Photo: GIOVANNI ISOLINO/Getty Images.
The refugee crisis in the Mediterranean is getting worse. Another boat sank on Saturday night, and it looks like it could be the worst accident yet; 700 people were traveling on the boat, and only 50 have been rescued. According to the U.N.’s refugee agency, more than 36,000 people have crossed the sea to Europe this year, and after the weekend’s tragedy, more than 1,600 have died. Why are things so bad?
In 2014, 219,000 people crossed the Mediterranean to Europe, running from political instability in African countries including Libya and Nigeria, and Middle Eastern nations like Syria and Yemen. Conditions in those nations are still dire, and human rights groups expect the surge of refugees to continue as Libya descends further into chaos and Syria's civil war rages. According to the E.U. official in charge of border control, as many as one million people are waiting in Libya to make the journey.
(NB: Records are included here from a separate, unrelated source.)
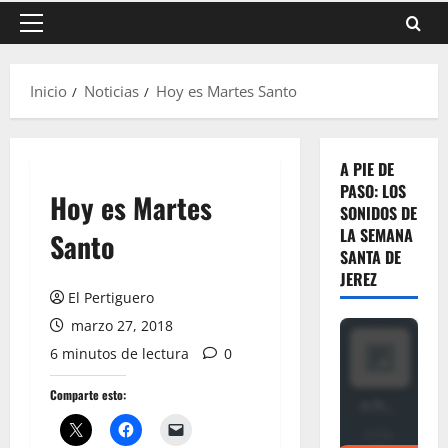
Menú
principal
Inicio
Noticias
Hoy es Martes Santo
A PIE DE
PASO: LOS
Hoy es Martes
SONIDOS DE
LA SEMANA
Santo
SANTA DE
JEREZ
El Pertiguero
marzo 27, 2018
6 minutos de lectura
0
Comparte esto:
Why are conditions for the journey so terrifying?
Refugees pay human traffickers for passage to Europe, and those traffickers crowd men, women, and children onto boats. A human rights advocate told The Telegraph that smugglers force travelers onboard even if they want to change their minds, even threatening them with guns. The boats are usually old and dilapidated, often filled far beyond capacity. A survivor of one recent disaster said that passengers were locked inside on lower decks, which trapped as the ship went down. What’s being done to help?
At the moment, the European Union has boats patrolling the water, but pretty much everyone admits that the program isn’t enough. Italy was running a rescue operation called Mare Nostrum, “Our Sea” in Latin, which rescued about 100,000 people from danger, but it was shut down at the end of October after pressure from anti-immigrant political groups. Now, there just aren’t enough boats; the E.U.’s program has a much smaller budget and fewer resources to launch rescue missions. And the operation, named Triton, is supposed to be dedicated to border patrol — not search and rescue. E.U. officials are meeting in Luxembourg on Monday to discuss how to handle the current crisis. Why is saving people from drowning so controversial?
Each country within the European Union sets its own immigration policies, so some are more welcoming to newcomers and asylum seekers than others. And, just like the United States, many European countries have vocal and highly motivated anti-immigrant factions. Individual nations fight about how to deal with their own border policies, and nations fight with each other over how the E.U. will regulate immigration.  It's not just right wing nationalist political parties like France's National Front or the U.K. Independence Party; everyday racism has also been increasingly visible. In Italy especially, this has led to high-profile incidents, such as when the country’s first Black government minister had bananas thrown at her, and when Italian soccer fans taunted Black visiting players with racist chants. What happens next?
After Monday's meeting, European officials will probably announce more funding for their current patrol operation, and human rights groups want the E.U. to commit to a much more serious plan to rescue refugees in peril. “What we are witnessing in the Mediterranean is a man-made tragedy of appalling proportions. These latest deaths at sea come as a shock, but not a surprise,” John Dalhuisen, Amnesty International’s director for Europe and Central Asia, said in a statement.“It is time for European governments to face their responsibilities and urgently set up a multi-country concerted humanitarian operation to save lives at sea.”